JPMorgan Chase & Co. Chief Executive Officer Jamie Dimon has the experience needed to manage the fallout from trading losses, and market disruptions haven’t been serious, Bank of America Corp. CEO Brian Moynihan said.
Trading didn’t freeze and markets behaved “reasonably well” given the circumstances after Dimon disclosed at least $2 billion in trading losses at JPMorgan’s chief investment office, Moynihan said today at a Manhattan investor conference. Dimon has shown he’s got the skills to handle the affair, said Moynihan, whose Charlotte, North Carolina-based bank ranks second by assets behind New York-based JPMorgan.
“He’ll manage through it and do what he needs to do for the company,” Moynihan, 52, said of Dimon, 56. “It has caused great concern in the markets, but I don’t think it has disrupted the markets.”
Moynihan has disclosed plans to trim as much as $8 billion from expenses and announced 30,000 job cuts last year to boost profit and restore capital. His turnaround efforts have been overshadowed as investors focused on trading losses at JPMorgan. While damage may expand, Dimon told the audience earlier he’s not worried about the ultimate size of the loss and that “there’s no outcome that will be a disaster.”
Open for Business
Markets haven’t “shut down” as some did in response to global turmoil such as the Greek debt crisis or last year’s debate to raise the U.S. debt ceiling, Moynihan said.
“That doesn’t mean it can’t happen but it hasn’t happened yet,” Moynihan said, in answering a question about whether JPMorgan’s efforts to end its money-losing trade may roil markets. Bank of America has become a safer bank after it trimmed or closed units to take risk out of the firm, he said.

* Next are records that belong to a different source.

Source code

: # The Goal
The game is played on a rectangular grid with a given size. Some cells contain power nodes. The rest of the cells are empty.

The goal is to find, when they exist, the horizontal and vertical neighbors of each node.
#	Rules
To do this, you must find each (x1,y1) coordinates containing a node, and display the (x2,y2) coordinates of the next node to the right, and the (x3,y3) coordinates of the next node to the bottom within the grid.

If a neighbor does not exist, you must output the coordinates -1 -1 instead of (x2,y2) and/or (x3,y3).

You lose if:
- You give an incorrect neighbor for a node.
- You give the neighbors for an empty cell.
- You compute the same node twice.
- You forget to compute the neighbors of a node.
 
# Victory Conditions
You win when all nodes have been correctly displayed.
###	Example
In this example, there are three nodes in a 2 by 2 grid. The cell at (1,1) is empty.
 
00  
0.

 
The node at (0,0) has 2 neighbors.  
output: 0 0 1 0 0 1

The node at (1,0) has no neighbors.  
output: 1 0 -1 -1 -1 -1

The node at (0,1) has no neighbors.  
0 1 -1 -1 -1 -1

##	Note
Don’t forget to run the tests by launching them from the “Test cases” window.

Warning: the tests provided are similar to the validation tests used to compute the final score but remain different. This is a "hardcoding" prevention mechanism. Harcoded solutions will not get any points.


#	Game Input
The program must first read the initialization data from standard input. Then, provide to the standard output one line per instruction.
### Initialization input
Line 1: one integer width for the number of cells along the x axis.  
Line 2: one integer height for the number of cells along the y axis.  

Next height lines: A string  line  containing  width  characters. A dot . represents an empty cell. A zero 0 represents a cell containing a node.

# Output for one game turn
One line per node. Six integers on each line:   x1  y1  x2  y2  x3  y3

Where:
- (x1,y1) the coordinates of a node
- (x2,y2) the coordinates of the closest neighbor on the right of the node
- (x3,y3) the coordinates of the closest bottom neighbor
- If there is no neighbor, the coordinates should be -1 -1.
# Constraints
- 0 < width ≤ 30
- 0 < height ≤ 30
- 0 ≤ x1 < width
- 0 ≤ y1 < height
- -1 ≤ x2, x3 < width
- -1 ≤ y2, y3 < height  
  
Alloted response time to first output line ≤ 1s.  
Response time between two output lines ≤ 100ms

Bank of America dropped 2.7 percent to $6.83 at 4 p.m. in New York, leaving it up 23 percent this year, the most in the Dow Jones Industrial Average. The stock fell 58 percent in 2011.
JPMorgan is under pressure from investors and regulators to explain how the chief investment office, which is assigned to manage excess cash while minimizing risk, made wrong-way bets on illiquid credit derivatives, some of them so large that they distorted market prices. Even if the loss gets bigger, the affair is an “isolated event” and the ensuing investigations aren’t likely to find any big surprises, Dimon said.
JPMorgan is in no rush to unwind its holdings, even if adverse market moves produce bigger losses in the short term, Dimon said.
Good Behavior
“Do we worry about it? 100 percent,” Moynihan said. “Do we worry about it all the time? Absolutely. Do we have lots of people worrying about it for us? Yes, but the answer is the markets have behaved reasonably well.”
Bank of America has finished work on Phase 2 of its cost- cutting program, dubbed Project New BAC, which concerns reductions at the investment banking and trading subsidiaries run by Thomas Montag, Moynihan said. While he didn’t formally announce reductions in those operations yet, they’ll be spread among junior and senior employees, a person with knowledge of the matter has said. The first phase of Project New BAC focused on retail and technology.
In March, Bank of America cut debt and equity traders and salespeople, including more than half a dozen in mortgages. The entire bank had 278,688 full-time workers as of March 31.
Moynihan has said he’s counting on trading units to help revive income at the lender, whose consumer operations have been hobbled by more than $40 billion of expenses tied to faulty mortgages. Montag’s subsidiaries swung to a profit in the first quarter, with positive trading revenue every day.